After baptism, these disciples did not simply return to living their busy lives as they were before. They did not “get saved” and then sit on their hands, running out the clock until Jesus came back. They “devoted themselves” to their new identity. They continued to grow, pray, learn, give, fellowship, and worship. Baptism was not the destination, but the on-ramp. This ought to be the pattern for every new wet-haired Christian.

But unfortunately, those who follow the pattern of Acts 2:38 don’t always follow the pattern of the rest of the chapter. Decades after obeying Acts 2:38, we still haven’t gotten around to the devotion of Acts 2:42. Our knowledge and skill in the Bible is about the same. The sins we struggled with as babes in Christ still linger. Churches full of these stunted baptism-receivers are no closer to having elders than they were a decade ago. The Hebrew writer chided such people saying, “For through by this time you ought to be teachers, you need someone to teach you again the basic principles of the oracles of God. You need milk, not solid food, for everyone who lives on milk is unskilled in the word of righteousness, since he is a child” (Heb 4:12-13).

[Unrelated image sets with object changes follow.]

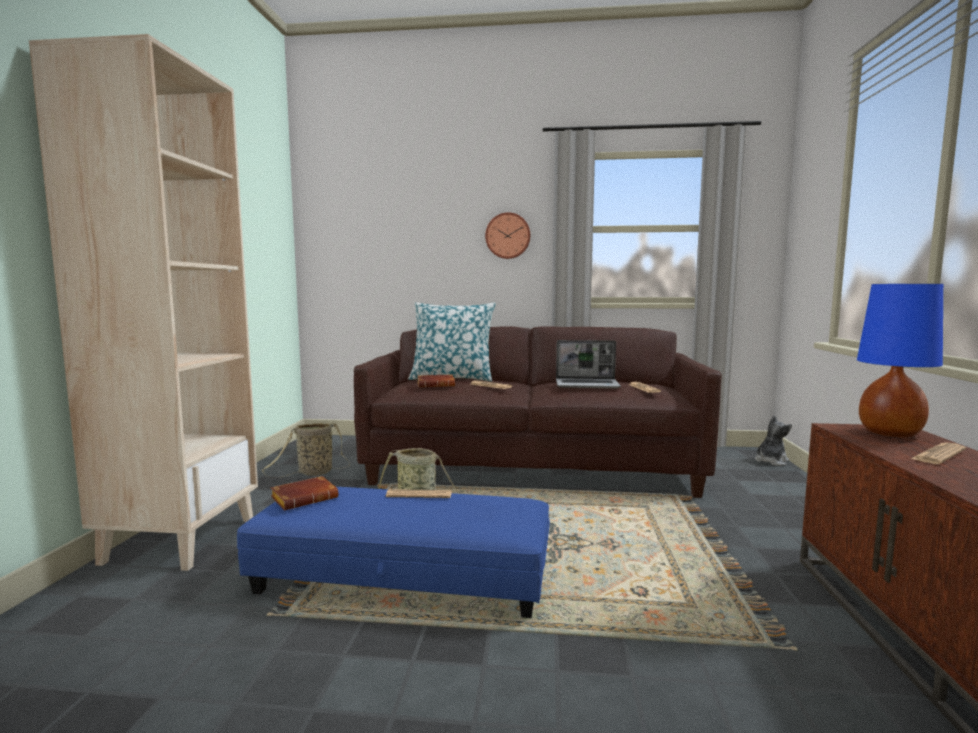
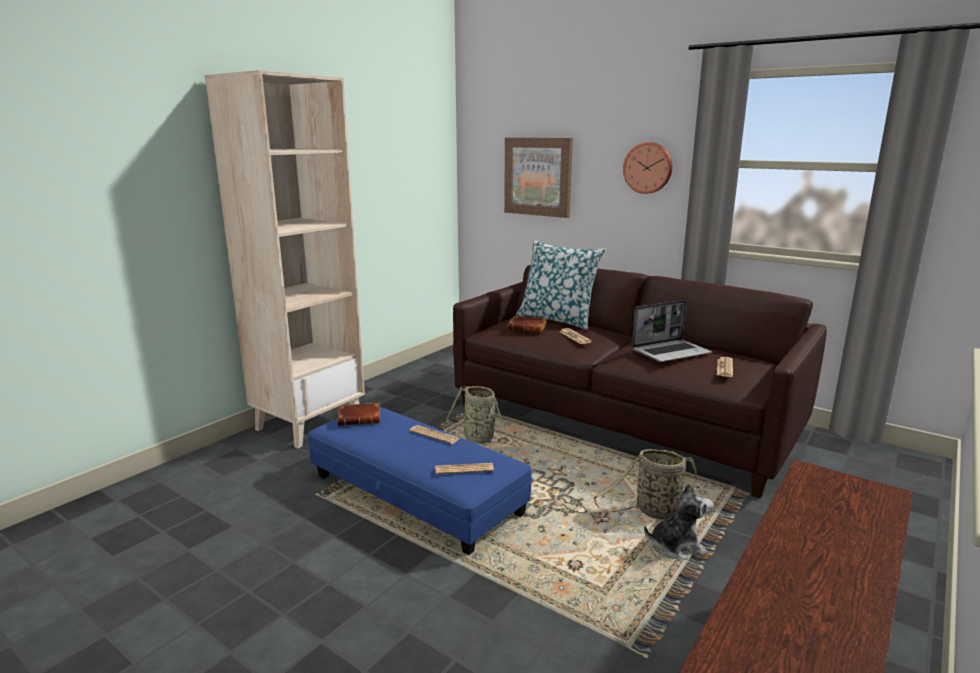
camera: 30 degrees right, 10 degrees up
(313, 473) = (433, 385): basket -> basket (654, 512)
(394, 249) = (538, 176): none -> picture
(587, 385) = (671, 352): laptop -> laptop turned 60 degrees counterclockwise
(770, 461) = (921, 477): plush toy -> plush toy (676, 546)
(889, 433) = (851, 495): blue table lamp -> none
(938, 455) = (836, 534): newspaper -> newspaper (464, 469)

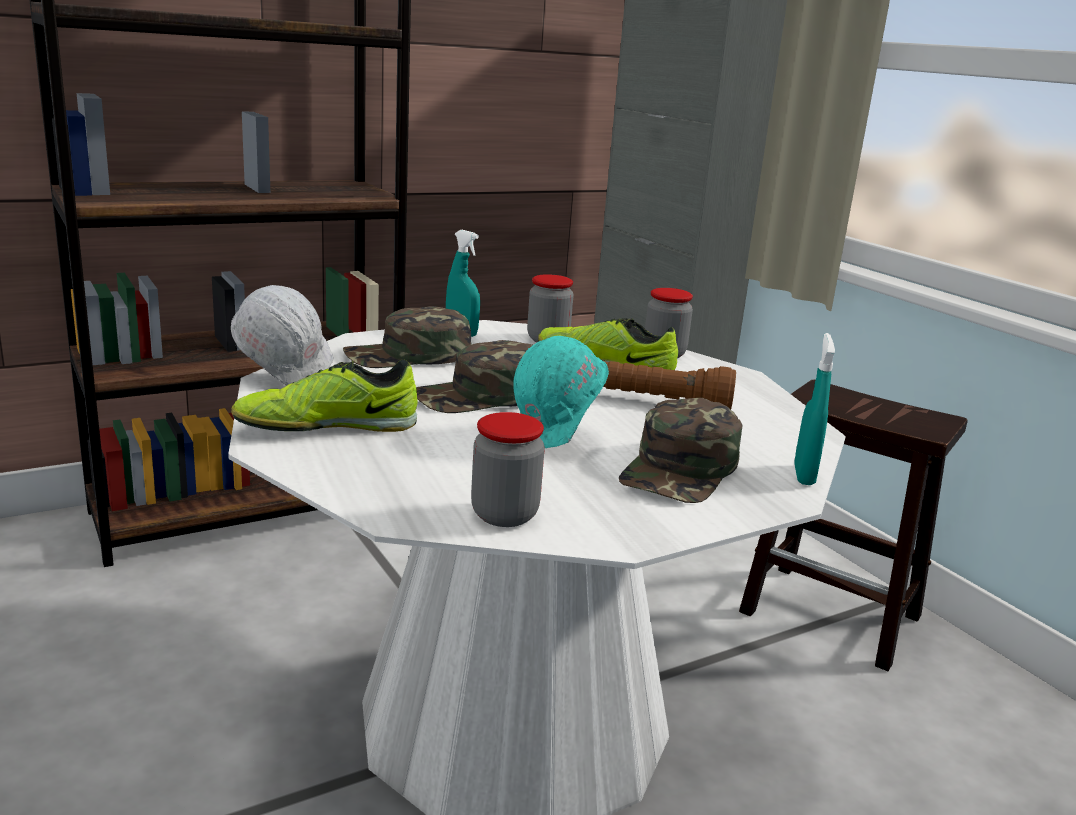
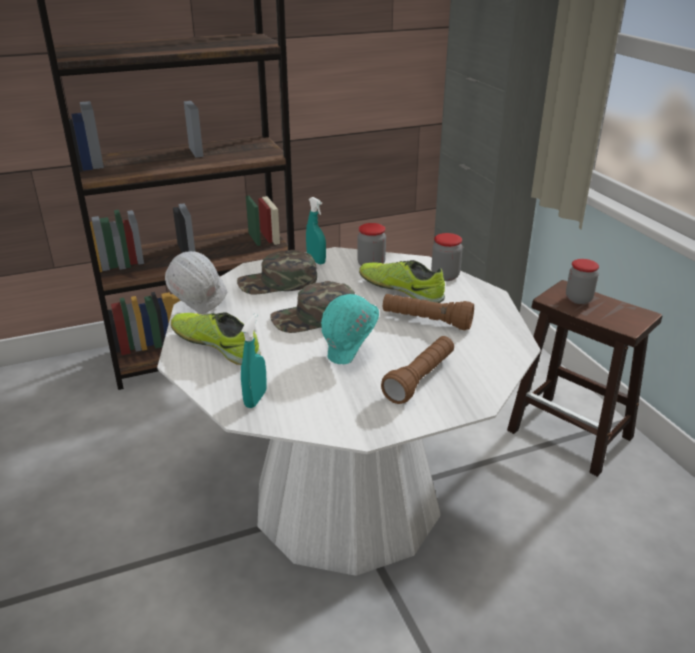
camera: 10 degrees right, 10 degrees up
(327, 426) = (216, 345): shoe -> shoe turned 45 degrees clockwise
(504, 515) = (302, 414): jar -> jar (578, 299)
(681, 470) = (420, 379): green cap -> brown flashlight
(804, 475) = (497, 384): turquoise spray bottle -> turquoise spray bottle (255, 399)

I’m not sure when or how we got the idea in our heads that baptism was the end. We should use the language of the New Testament more often—we don’t “get saved;” we become “disciples” (meaning learner/follower). Perhaps we should add some new quick-reference passages to our arsenal (try Acts 2:42-47 or Luke 14:25-33). Just as surely as Acts 2 doesn’t end with baptism, neither does your walk with God.